The autoencoder neural network uses the input features as the targets and applys back propagation to optimize the weights to obtain the machine-generated features. It has two encoder layers and two decoder layers. Gaussian noise was incorporated into the input data and then the noisy data was mapped to clean data to enhance its generalization. Additionally, two regularization techniques, dropout and L1 regularization, were employed to decrease the the likelihood of overfitting. By using the denoising and sparse autoencoder model, compressed features were obtained and then further fitted to the super learner model. In our case, the encoder included an input layer of 49 features, a second layer of 30 features and a bottleneck with 15 nodes, corresponding to the 15 abstracted features calculated by the network.

autoencoder

Those machine-generated features were found to be of high importance. However, the computer generated features did not have a significant effect on the model performance and as they were less interpretable than the original features they were not used in the final model.

Metrics Used

Accuracy was not appropriate here due to the class imbalance. Although AUC showcases model performance across a wide range of thresholds and risk levels, a metric that better expresses model performance at low false positive rates was required to avoid alarm fatigue. Therefore, the bottom left hand corner of a Receiver Operating Characteristic (ROC) curve (partial ROC curve) was focused because it corresponds to the lower false positive rate.

Another metric used was the F1 score, which is the harmonic mean of precision and recall. A good F1 means that the model identifies the real event and avoids being disturbed by false alarms.

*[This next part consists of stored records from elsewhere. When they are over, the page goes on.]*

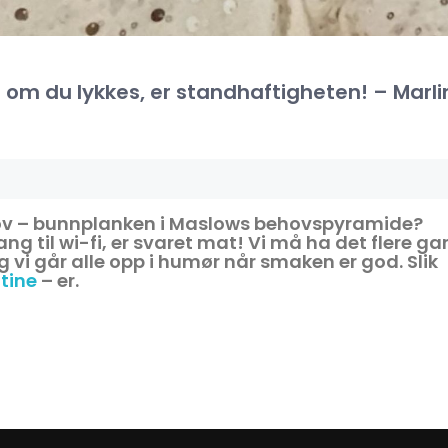
r om du lykkes, er standhaftigheten! – Marli
ov – bunnplanken i Maslows behovspyramide?
lgang til wi-fi, er svaret mat! Vi må ha det flere ga
g vi går alle opp i humør når smaken er god. Slik
tine
– er.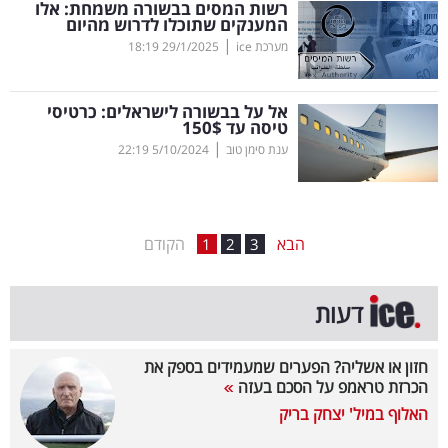
רשות המסים בבשורה משמחת: אלו
המענקים שתוכלו לדרוש מהיום
בריאות
|
מערכת ice
29/1/2025
18:19
תרבות
ופנאי
אל על בבשורה לישראלים: כרטיסי
טיסה עד 150$
|
ענת סימן טוב
5/10/2024
22:19
תיירות
TOP-
5
הבא
הקודם
1
2
3
המילון
דעות
הכלכלי
פודקאסט
חזון או אשליה? הפערים שמעמידים בספק את
הכרזת טראמפ על הסכם בעזה
40
האלוף במיל' יצחק בריק
UNDER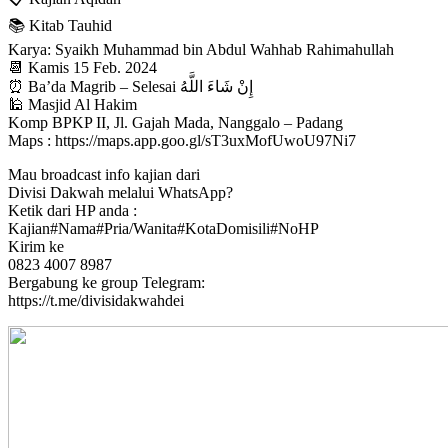
📚 Kitab Tauhid
Karya: Syaikh Muhammad bin Abdul Wahhab Rahimahullah
📆 Kamis 15 Feb. 2024
⏰ Ba’da Magrib – Selesai إِنْ شَاءَ اللَّهُ
🕌 Masjid Al Hakim
Komp BPKP II, Jl. Gajah Mada, Nanggalo – Padang
Maps : https://maps.app.goo.gl/sT3uxMofUwoU97Ni7
Mau broadcast info kajian dari
Divisi Dakwah melalui WhatsApp?
Ketik dari HP anda :
Kajian#Nama#Pria/Wanita#KotaDomisili#NoHP
Kirim ke
0823 4007 8987
Bergabung ke group Telegram:
https://t.me/divisidakwahdei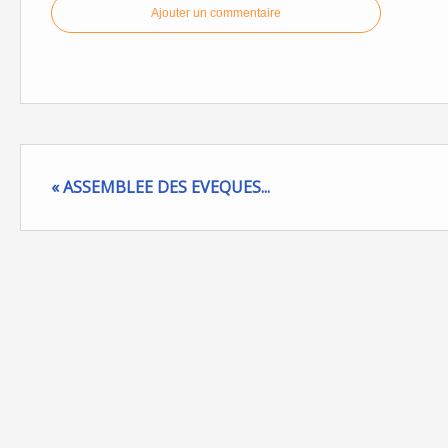
Ajouter un commentaire
« ASSEMBLEE DES EVEQUES...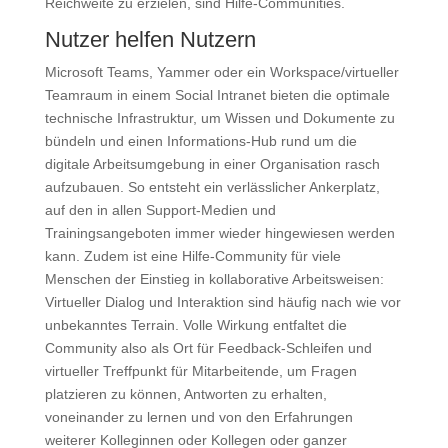
Reichweite zu erzielen, sind Hilfe-Communities.
Nutzer helfen Nutzern
Microsoft Teams, Yammer oder ein Workspace/virtueller
Teamraum in einem Social Intranet bieten die optimale
technische Infrastruktur, um Wissen und Dokumente zu
bündeln und einen Informations-Hub rund um die
digitale Arbeitsumgebung in einer Organisation rasch
aufzubauen. So entsteht ein verlässlicher Ankerplatz,
auf den in allen Support-Medien und
Trainingsangeboten immer wieder hingewiesen werden
kann. Zudem ist eine Hilfe-Community für viele
Menschen der Einstieg in kollaborative Arbeitsweisen:
Virtueller Dialog und Interaktion sind häufig nach wie vor
unbekanntes Terrain. Volle Wirkung entfaltet die
Community also als Ort für Feedback-Schleifen und
virtueller Treffpunkt für Mitarbeitende, um Fragen
platzieren zu können, Antworten zu erhalten,
voneinander zu lernen und von den Erfahrungen
weiterer Kolleginnen oder Kollegen oder ganzer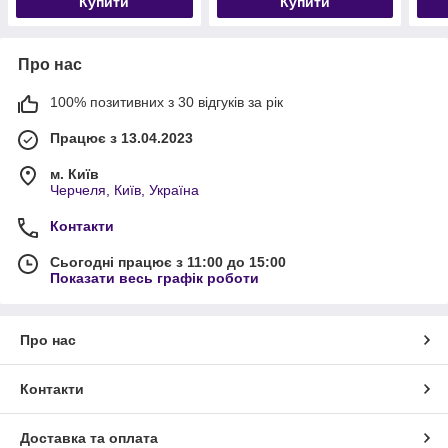
Купити
Купити
Про нас
100% позитивних з 30 відгуків за рік
Працює з 13.04.2023
м. Київ
Черчеля, Київ, Україна
Контакти
Сьогодні працює з 11:00 до 15:00
Показати весь графік роботи
Про нас
Контакти
Доставка та оплата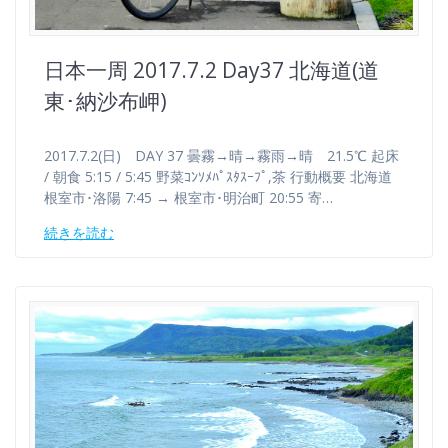
日本一周 2017.7.2 Day37 北海道(道
東･納沙布岬)
2017.7.2(日) DAY 37 曇霧→晴→霧雨→晴 21.5℃ 起床
/ 朝食 5:15 / 5:45 野菜ｺﾝｿﾒﾊﾟｽﾀｽｰﾌﾟ,茶 行動概要 北海道
根室市･洛陽 7:45 → 根室市･明治町 20:55 寄…
続きを読む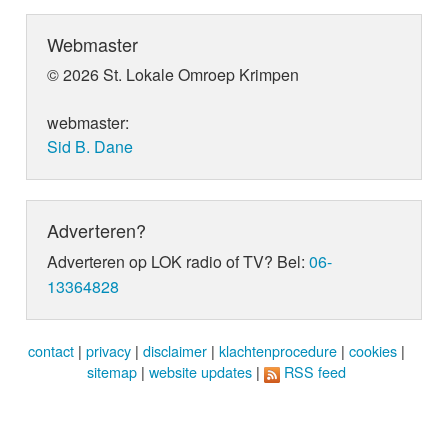
Webmaster
© 2026 St. Lokale Omroep Krimpen
webmaster:
Sid B. Dane
Adverteren?
Adverteren op LOK radio of TV? Bel:
06-
13364828
contact
|
privacy
|
disclaimer
|
klachtenprocedure
|
cookies
|
sitemap
|
website updates
|
RSS feed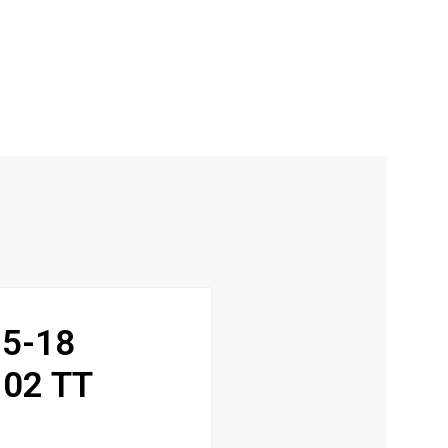
5-18
02 TT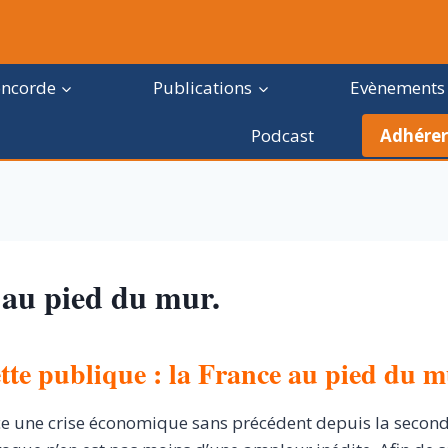
oncorde
Publications
Evènements
Podcast
Adhérer
 au pied du mur.
tte publique : la France au pied du m
e une crise économique sans précédent depuis la secon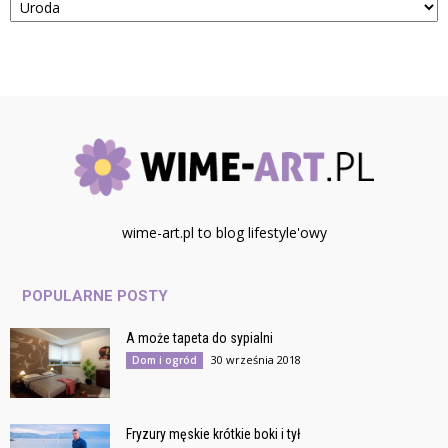
wime-art.pl to blog lifestyle'owy
POPULARNE POSTY
A może tapeta do sypialni
30 września 2018
Dom i ogród
Fryzury męskie krótkie boki i tył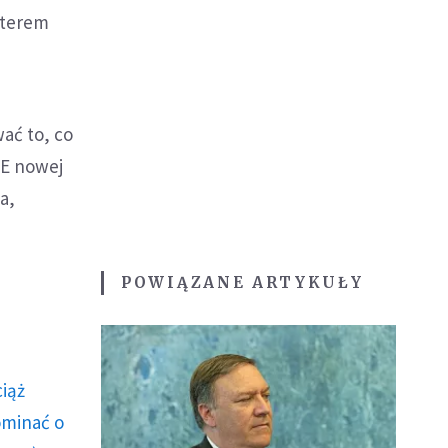
lterem
ać to, co
UE nowej
a,
POWIĄZANE ARTYKUŁY
ciąż
ominać o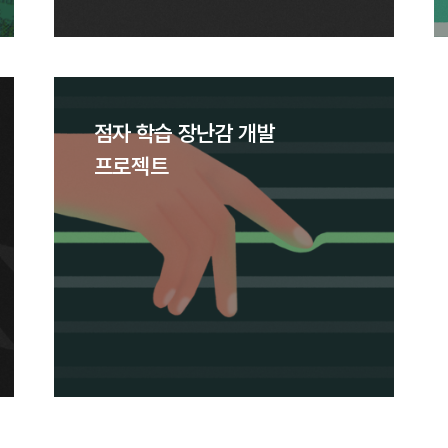
점자 학습 장난감 개발
프로젝트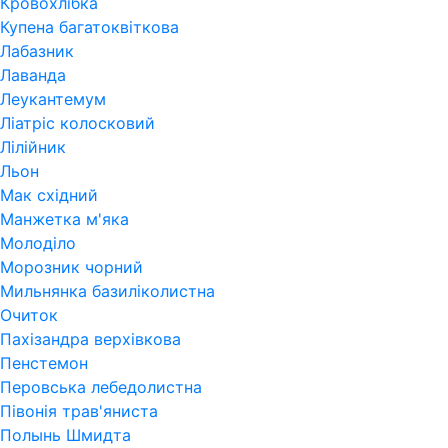
Кровохлібка
Купена багатоквіткова
Лабазник
Лаванда
Леукантемум
Ліатріс колосковий
Лілійник
Льон
Мак східний
Манжетка м'яка
Молоділо
Морозник чорний
Мильнянка базиліколистна
Очиток
Пахізандра верхівкова
Пенстемон
Перовська лебедолистна
Півонія трав'яниста
Полынь Шмидта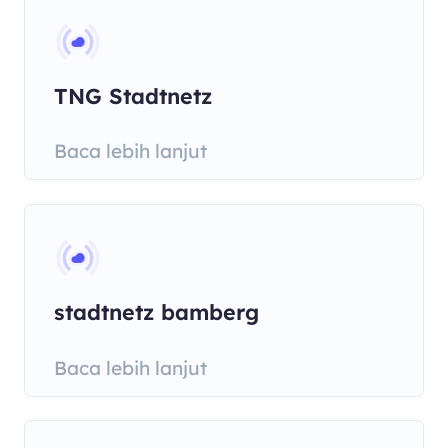
TNG Stadtnetz
Baca lebih lanjut
stadtnetz bamberg
Baca lebih lanjut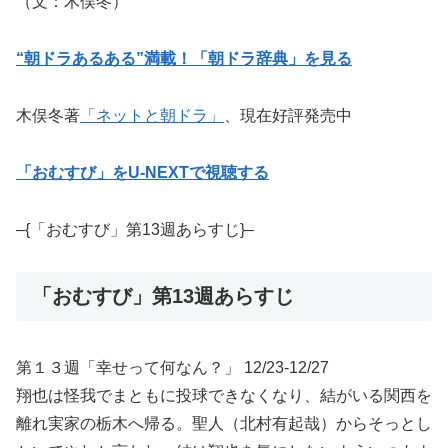
（文：木俣冬）
“朝ドラあるある”満載！「朝ドラ辞典」を見る
木俣冬著
「ネットと朝ドラ」
、現在好評発売中
「おむすび」をU-NEXTで視聴する
–{「おむすび」第13週あらすじ}–
「おむすび」第13週あらすじ
第１３週「幸せって何なん？」 12/23-12/27
翔也は怪我でまともに投球できなくなり、結がいる関西を
離れ実家の栃木へ帰る。聖人（北村有起哉）からそっとし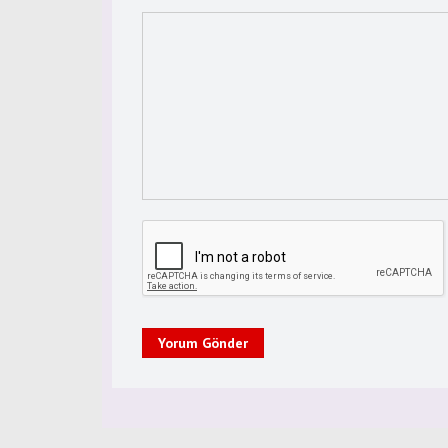
Yorum Gönder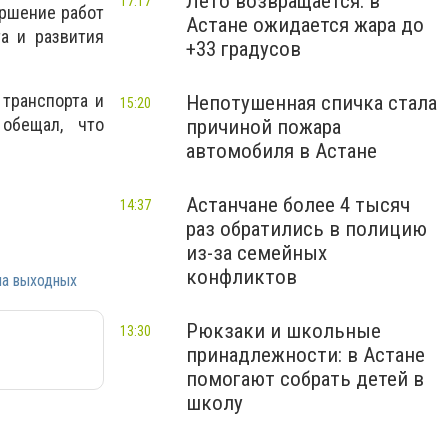
Лето возвращается: в
17:17
ершение работ
Астане ожидается жара до
а и развития
+33 градусов
транспорта и
Непотушенная спичка стала
15:20
 обещал, что
причиной пожара
автомобиля в Астане
Астанчане более 4 тысяч
14:37
раз обратились в полицию
из-за семейных
конфликтов
на выходных
Рюкзаки и школьные
13:30
принадлежности: в Астане
помогают собрать детей в
школу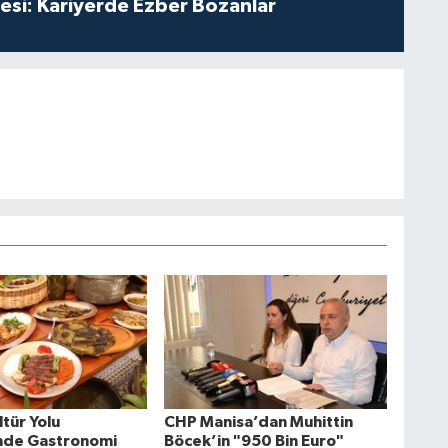
esi: Kariyerde Ezber Bozanlar
tür Yolu
CHP Manisa’dan Muhittin
'nde Gastronomi
Böcek’in "950 Bin Euro"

The F1 score yields a more accurate reflection of model performance at low false positive rates.

Machine Learning Algorithms

Logistic Regression, Random Forest, Extreme Gradient Boosting (XGBoost)

Logistic regression is robust to class imbalance, but lacks in flexibility. The risk of clinical deterioration is not an additive function of patients’ physiological parameters. Crossing certain thresholds of some variables are more likely to be an indication of high risk which might be missed in logistic regression. Comparatively, tree-based models are more appropriate for our application because they were designed to find these thresholds. It adds additional randomness to the training process which provides a more accurate and stable prediction. XGBoost is another popular supervised learning algorithm for solving classification problems, reducing running time by implementing parallel processing.

Super Learner

Considering different models may detect different patients, so a super learner was developed by stacking different models together. The idea behind this approach was that taking all of the individual model predictions into account and combining them into a single prediction would be more effective in detecting a wider variety of patients than any single model. The super learner was fed predicted probabilities from the candidate learners (random forest, logistic regression and XGBoost) and combined them into a single probability. Rather than build a single model using all of the features, a probability was generated per candidate learner per category of feature. These probabilities were, in turn, used as inputs to a larger logistic regression model to produce a probability for each observation in the dataset. The architecture of super learner is shown as below.

super_learner

Results

Random forest has the highest AUC and exceeds super learner by a very little. But based on F1, the super learner leads among all the models. As mentioned, partial ROC curves was focused which corresponds to the high thresholds and helps prevent the alarm fatigue for clinicians. In the partial ROC curves, the super learner separates itself from other models, which are reflected well by F-1 score. It shows that the F1 is the desirable metric to evaluate model’s performances in applications with low event rates.

bar_plot              ROC_curve
                               Fig. F1 score and AUC (left) and ROC Curves (right) For The Four Prediction Models

In conclusion, the random forest and super learning perform the best in our case, and F1 score can best represent the model’s performance in the application with low event rate.